Perhaps those movies are other reasons why I had my silly preconceptions, but I should have been more forgiving. While he was directing movies that seemed worlds away from his early, challenging work (e.g. Jeremiah Johnson, Castle Keep, They Shoot Horses, Don't They), he was also one of Hollywood's most interesting producers. Just this week HBO showed Recount, the dramatisation of the theft of an entire country (figuratively speaking) that he had produced. In recent years he had teamed up with Anthony Minghella to produce a series of interesting (or potentially interesting) films; Minghella's own post-English Patient movies, Philip Noyce's Catch A Fire and The Quiet American, Kenneth Lonergan's forthcoming Margaret, and Tom Tykwer's Heaven, not to mention his solo work on Ira Sachs' Forty Shades of Blue and George Clooney's Leatherheads. His support for outsider movies made within the studio system (or rather their "independent" production houses) was commendable. How many of these unorthodox projects would have been made without his clout behind them?

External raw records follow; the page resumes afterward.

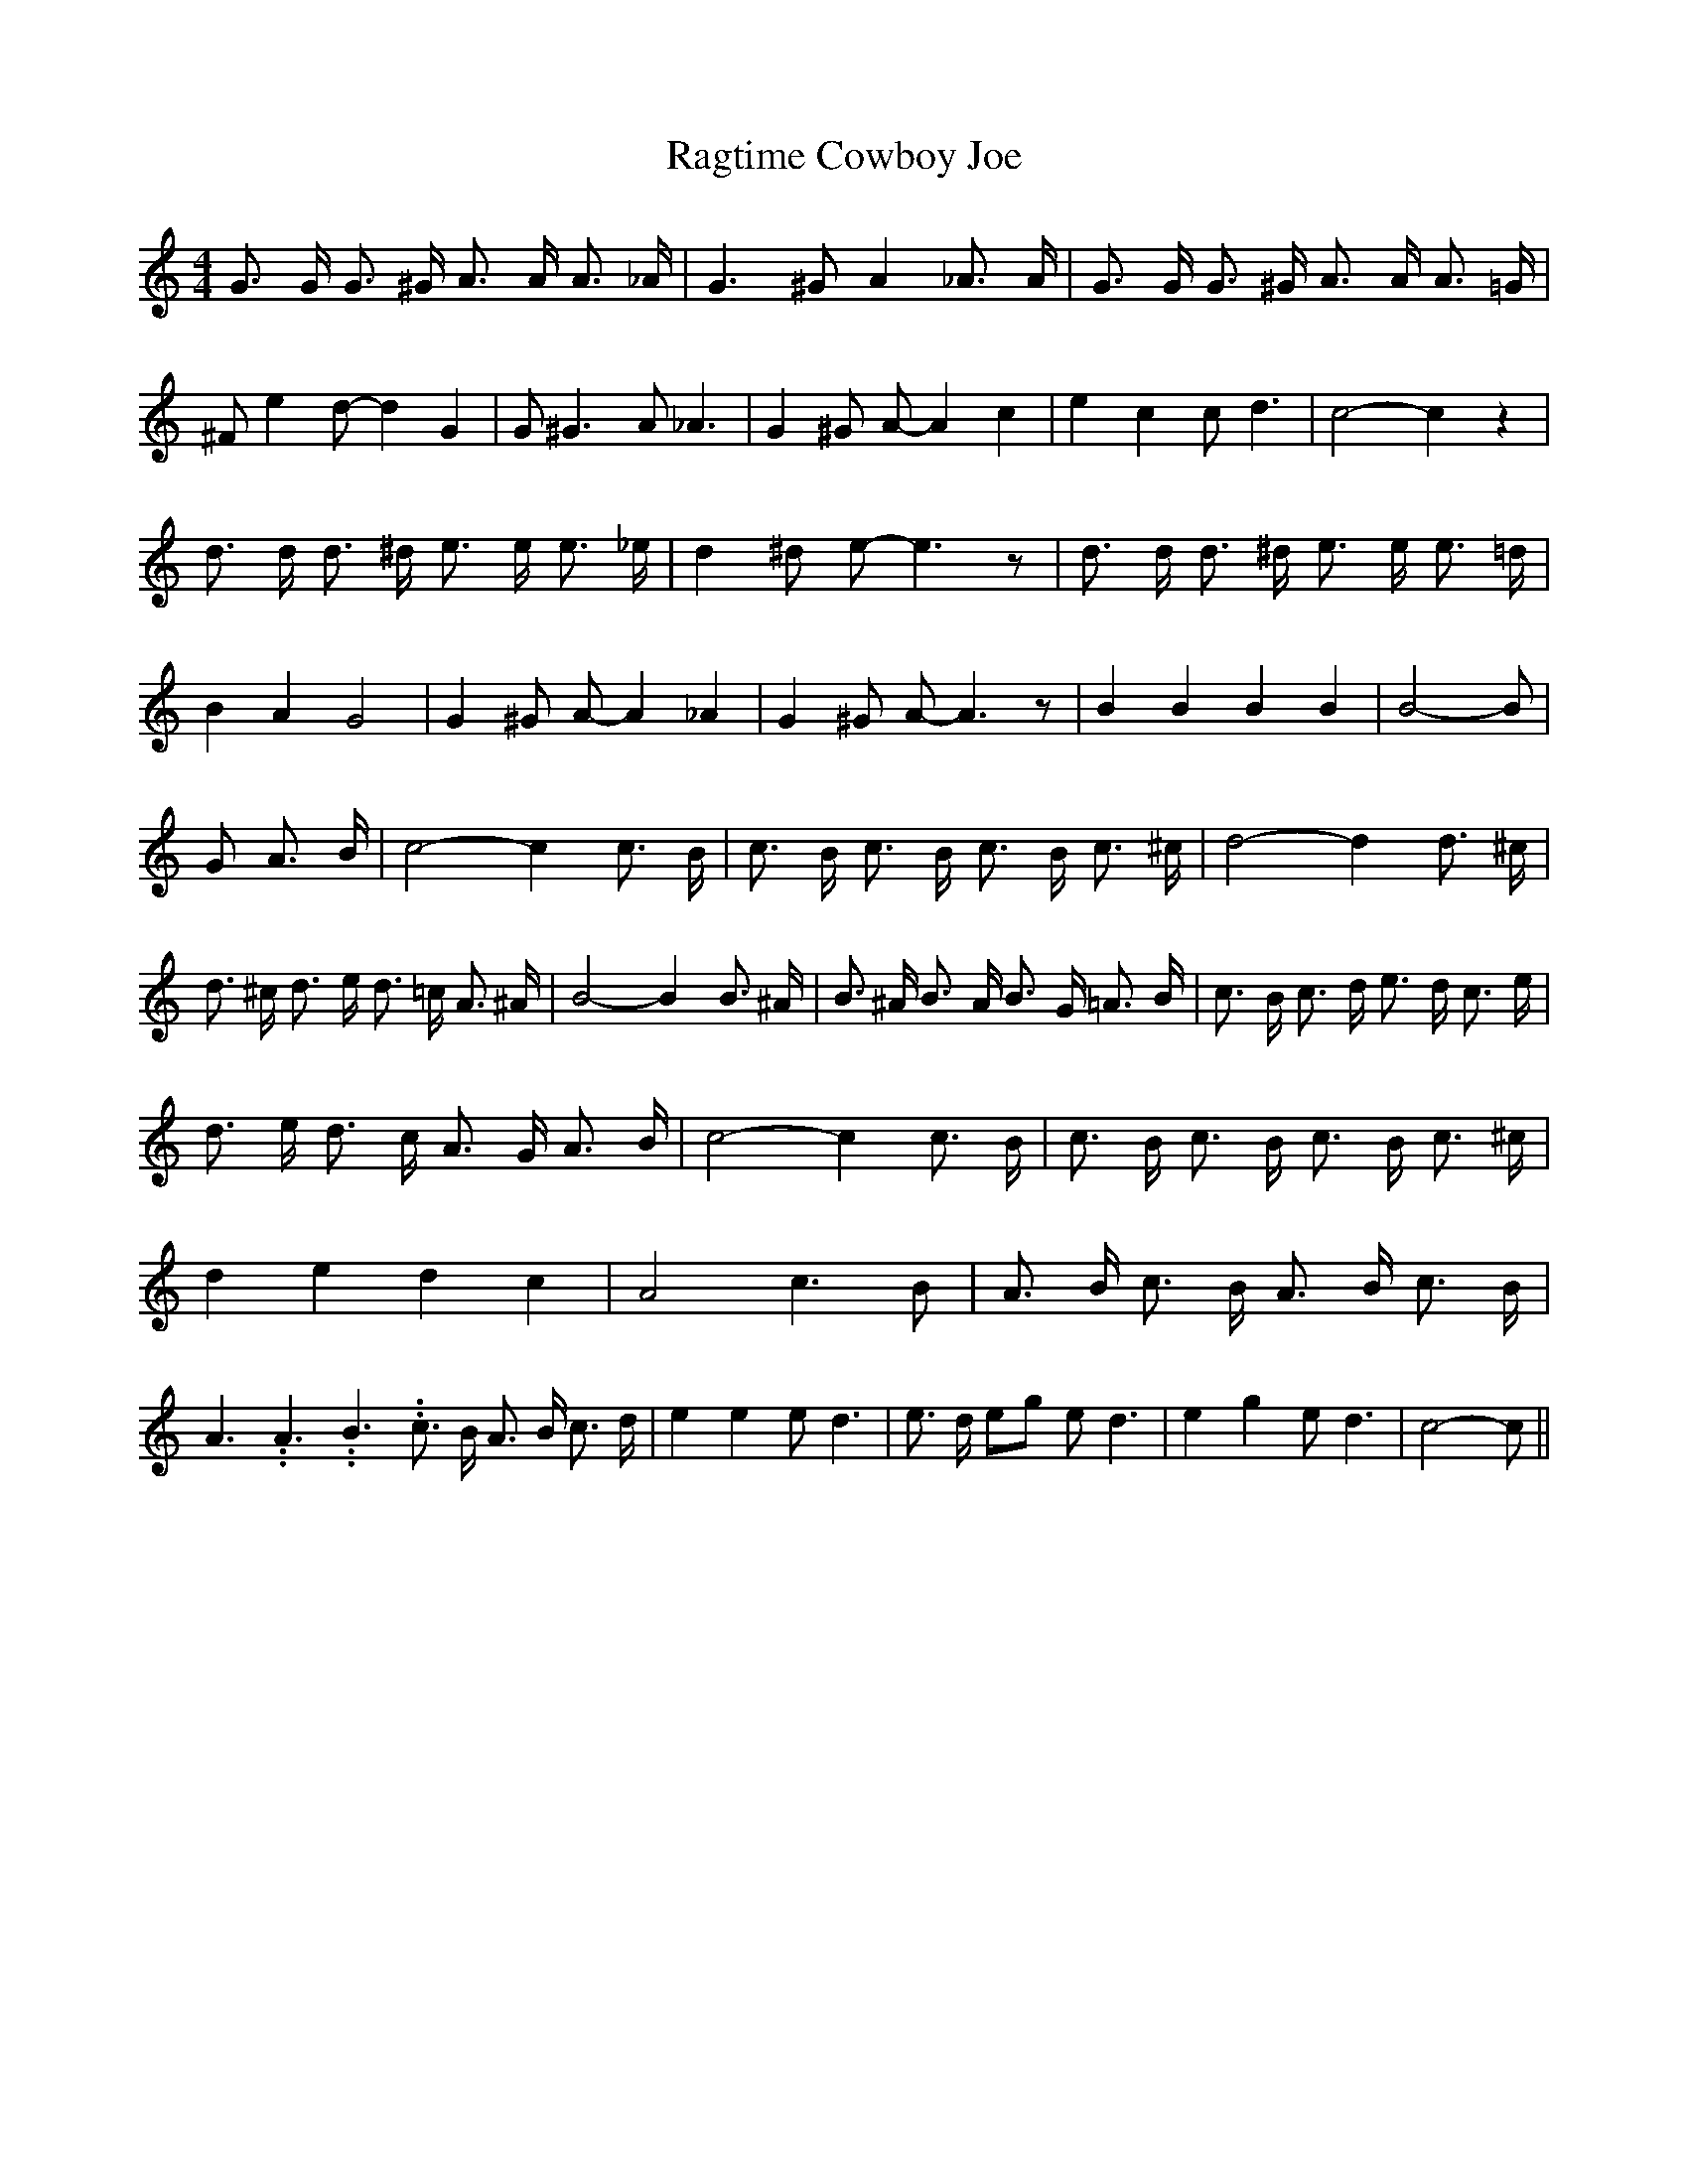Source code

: % Generated more or less automatically by swtoabc by Erich Rickheit KSC
X:1
T:Ragtime Cowboy Joe
M:4/4
L:1/8
K:C
 G3/2 G/2 G3/2 ^G/2 A3/2 A/2 A3/2 _A/2| G3 ^G A2 _A3/2 A/2| G3/2 G/2 G3/2 ^G/2 A3/2 A/2 A3/2 =G/2|\
 ^F e2 d- d2 G2| G ^G3 A _A3| G2 ^G A- A2 c2| e2 c2 c d3| c4- c2 z2|\
 d3/2 d/2 d3/2 ^d/2 e3/2 e/2 e3/2 _e/2| d2 ^d e- e3 z| d3/2 d/2 d3/2 ^d/2 e3/2 e/2 e3/2 =d/2|\
 B2 A2 G4| G2 ^G A- A2 _A2| G2 ^G A- A3 z| B2 B2 B2 B2| B4- B| G A3/2 B/2|\
 c4- c2 c3/2 B/2| c3/2 B/2 c3/2 B/2 c3/2 B/2 c3/2 ^c/2| d4- d2 d3/2 ^c/2|\
 d3/2 ^c/2 d3/2 e/2 d3/2 =c/2 A3/2 ^A/2| B4- B2 B3/2 ^A/2| B3/2 ^A/2 B3/2 A/2 B3/2 G/2 =A3/2 B/2|\
 c3/2 B/2 c3/2 d/2 e3/2 d/2 c3/2 e/2| d3/2 e/2 d3/2 c/2 A3/2 G/2 A3/2 B/2|\
 c4- c2 c3/2 B/2| c3/2 B/2 c3/2 B/2 c3/2 B/2 c3/2 ^c/2| d2 e2 d2 c2|\
 A4 c3 B| A3/2 B/2 c3/2 B/2 A3/2 B/2 c3/2 B/2| A3.99999962500005/5.99999925000009 A3.99999962500005/5.99999925000009 B3.99999962500005/5.99999925000009 c3/2 B/2 A3/2 B/2 c3/2 d/2|\
 e2 e2 e d3| e3/2 d/2 eg e d3| e2 g2 e d3| c4- c||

Even while being foolishly dismissive of his fascinating work as a producer, I still derived pleasure from his acting work, especially when playing seemingly approachable authority figures who have a sinister heart, as in Eyes Wide Shut, Changing Lanes, and Michael Clayton. As shown in those movies, his forte was the role of the pragmatic, seemingly down-to-earth managerial type who would eventually stab you in the front and then passionately explain why he was in no way responsible for your death, blaming it instead on your inability to understand the corporate line. That said, my favourite performance is from his most entertaining movie, Tootsie, which is one of those movies I would include on my "Perfect" list. Here is his funniest moment, tearing a strip off pre-drag Dustin Hoffman.



It's a testament to his gift for comedy that he had several guest roles on sitcoms to his name. So what am I saying here? That I feel really really bad for not giving the guy the benefit of the doubt while he was alive. Good director with a fascinating filmography, terrific and likeable actor, defender of offbeat "independent" cinema. It's a shame I'm only just realising that now. RIP, Sydney Pollack. You shall be missed.